Milner-Gulland starts his discussion acknowledging the slim textual sources for the life of Rublev. He then provides a knowledgeable and helpful understanding of the Byzantine influences on Rublev and Russian iconographers around him. (Classical influences that inhabit the works via Byzantium are briefly mentioned at the end of the volume.) The author explains the development of the iconography of Rublev's Old Testament Trinity and its relation to the Genesis tale of Abraham and Sarah's three angelic visitors. He includes an example attributed to Feofan (illus. 53) and makes the point that Rublev's scene is unique in omitting Abraham and Sarah. The central chapters examine works attributed to Rublev by others and works Milner-Gulland believes should be included in Rublev's oeuvres, such as figures on the walls of the Dormition Church in Vladimir (illus. 40–43, 45), and the design of the cathedral of the Andronikov Monastery, still standing in Moscow (illus. 22). Some of his attributions are based more on possibilities than empirical evidence, but the possibilities that Milner-Gulland presents are historically believable, such as his hypothesis that Rublev and Andronikov's superior, Alexander, may have worked together to design a cathedral that resembled churches where Rublev had worked such as at the Holy Trinity-St. Sergius Monastery (illus. 53) and the Cathedral of the Dormition in Zvenigorod (illus. 55 and 56).

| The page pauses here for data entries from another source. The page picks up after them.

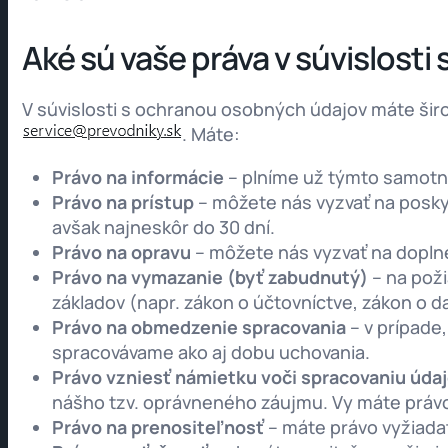
Aké sú vaše práva v súvislost
V súvislosti s ochranou osobných údajov máte širok
. Máte:
Právo na informácie
– plníme už týmto samo
Právo na prístup
– môžete nás vyzvať na posky
avšak najneskôr do 30 dní.
Právo na opravu
– môžete nás vyzvať na dopln
Právo na vymazanie (byť zabudnutý)
– na poži
základov (napr. zákon o účtovníctve, zákon o da
Právo na obmedzenie spracovania
– v prípade
spracovávame ako aj dobu uchovania.
Právo vzniesť námietku voči spracovaniu úda
nášho tzv. oprávneného záujmu. Vy máte právo
Právo na prenositeľnosť
– máte právo vyžiadať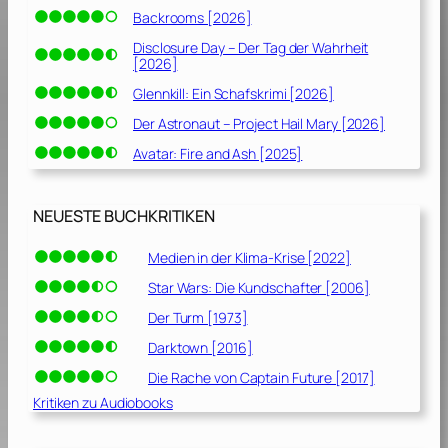
Backrooms [2026]
Disclosure Day – Der Tag der Wahrheit
[2026]
Glennkill: Ein Schafskrimi [2026]
Der Astronaut – Project Hail Mary [2026]
Avatar: Fire and Ash [2025]
NEUESTE BUCHKRITIKEN
Medien in der Klima-Krise [2022]
Star Wars: Die Kundschafter [2006]
Der Turm [1973]
Darktown [2016]
Die Rache von Captain Future [2017]
Kritiken zu Audiobooks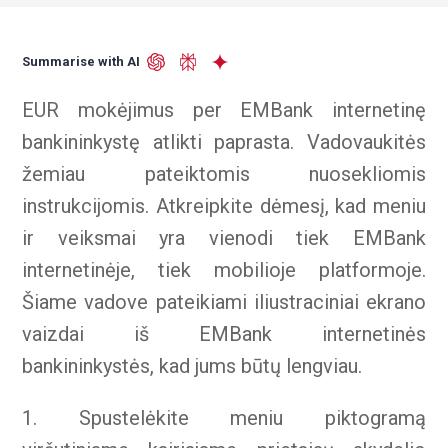
Summarise with AI
EUR mokėjimus per EMBank internetinę
bankininkystę atlikti paprasta. Vadovaukitės
žemiau pateiktomis nuosekliomis
instrukcijomis. Atkreipkite dėmesį, kad meniu
ir veiksmai yra vienodi tiek EMBank
internetinėje, tiek mobilioje platformoje.
Šiame vadove pateikiami iliustraciniai ekrano
vaizdai iš EMBank internetinės
bankininkystės, kad jums būtų lengviau.
1. Spustelėkite meniu piktogramą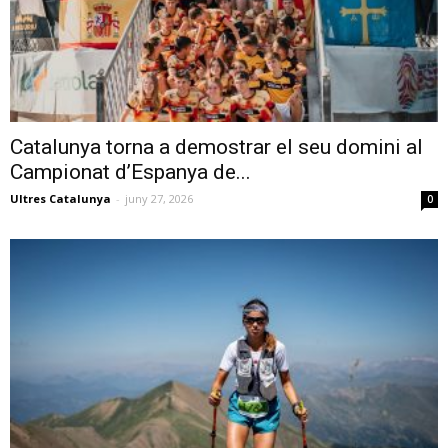
Catalunya torna a demostrar el seu domini al
Campionat d’Espanya de...
Ultres Catalunya
-
juny 27, 2026
0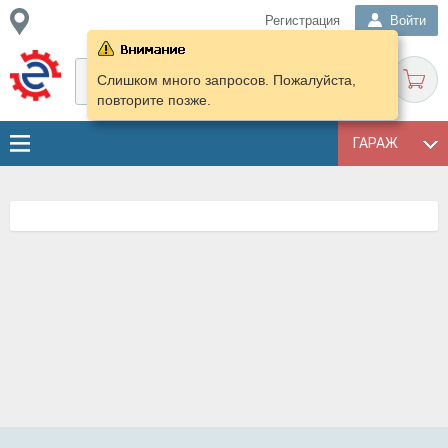
Регистрация
Войти
Слишком много запросов. Пожалуйста,
повторите позже.
ГАРАЖ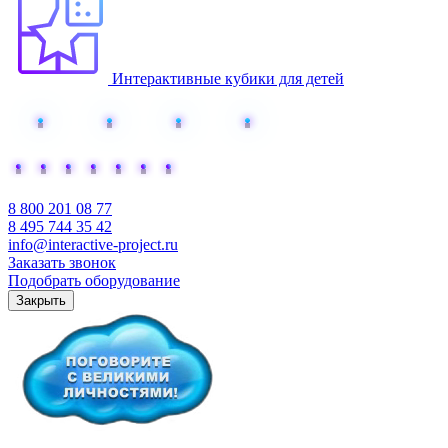
Интерактивные кубики для детей
Добавьте интерактива
8 800 201 08 77
8 495 744 35 42
info@interactive-project.ru
Заказать звонок
Подобрать оборудование
Закрыть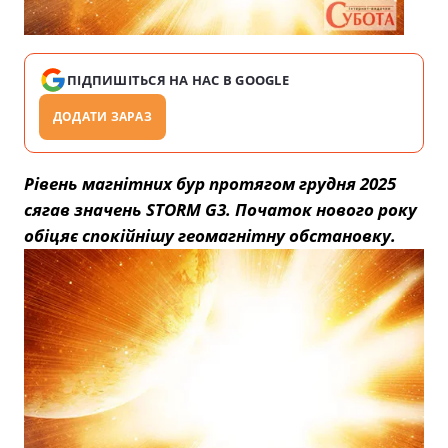
ПІДПИШІТЬСЯ НА НАС В GOOGLE
ДОДАТИ ЗАРАЗ
Рівень магнітних бур протягом грудня 2025
сягав значень STORM G3. Початок нового року
обіцяє спокійнішу геомагнітну обстановку.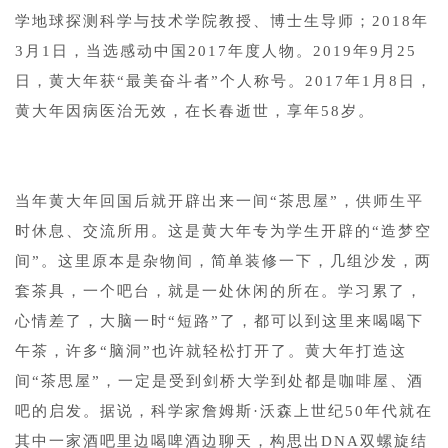
学地球探测科学与技术学院教授、博士生导师；2018年
3月1日，当选感动中国2017年度人物。2019年9月25
日，黄大年获“最美奋斗者”个人称号。2017年1月8日，
黄大年因病医治无效，在长春逝世，享年58岁。
当年黄大年回国后就开辟出来一间“茶思屋”，供师生平
时休息、交流所用。这是黄大年专为学生开辟的“造梦空
间”。这里原本是杂物间，简单装修一下，几组沙发，两
套茶具，一个吧台，就是一处休闲的所在。学习累了，
心情差了，大脑一时“短路”了，都可以到这里来喝喝下
午茶，许多“脑洞”也许就轻松打开了。黄大年打造这
间“茶思屋”，一定是受到剑桥大学到处都是咖啡屋、酒
吧的启发。据说，科学家詹姆斯·沃森上世纪50年代就在
其中一家酒吧里边喝啤酒边聊天，构思出DNA双螺旋结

The author leaves the reader with an “Afterwords” and “Summing Up.” He discusses the importance of Rublev and Old Russian icons to modern scholars (starting in the mid-nineteenth century), and the icons’ links to the aesthetic sensibility of Russia's artists of the early twentieth century, especially the Suprematists. Milner-Gulland emphasizes the importance of Rublev's work to Soviet figures such as P. Florovsky, and film director Andrei Tarkovsky, who steeped his film, Andrei Rublev, in knowledge of Rublev's period, without being bound to historical accuracy. Even Stalin coopted Rublev and his work after he loosened the chains on the Russian Orthodox Church during World War II and initiated the Rublev Museum in the compound of the Andronikov Monastery, where Rublev had worked and died.

The book's brevity inhibits thorough discussions of points of contention in historiography or art history, although they are mentioned, but brings Rublev and his works to life. Toward the end, Milner-Gulland describes his own reaction to Rublev's creations as giving a “sense of big-heartedness, openness to all experience, gravity, and a classically based decorum mixed with a certain playfulness.”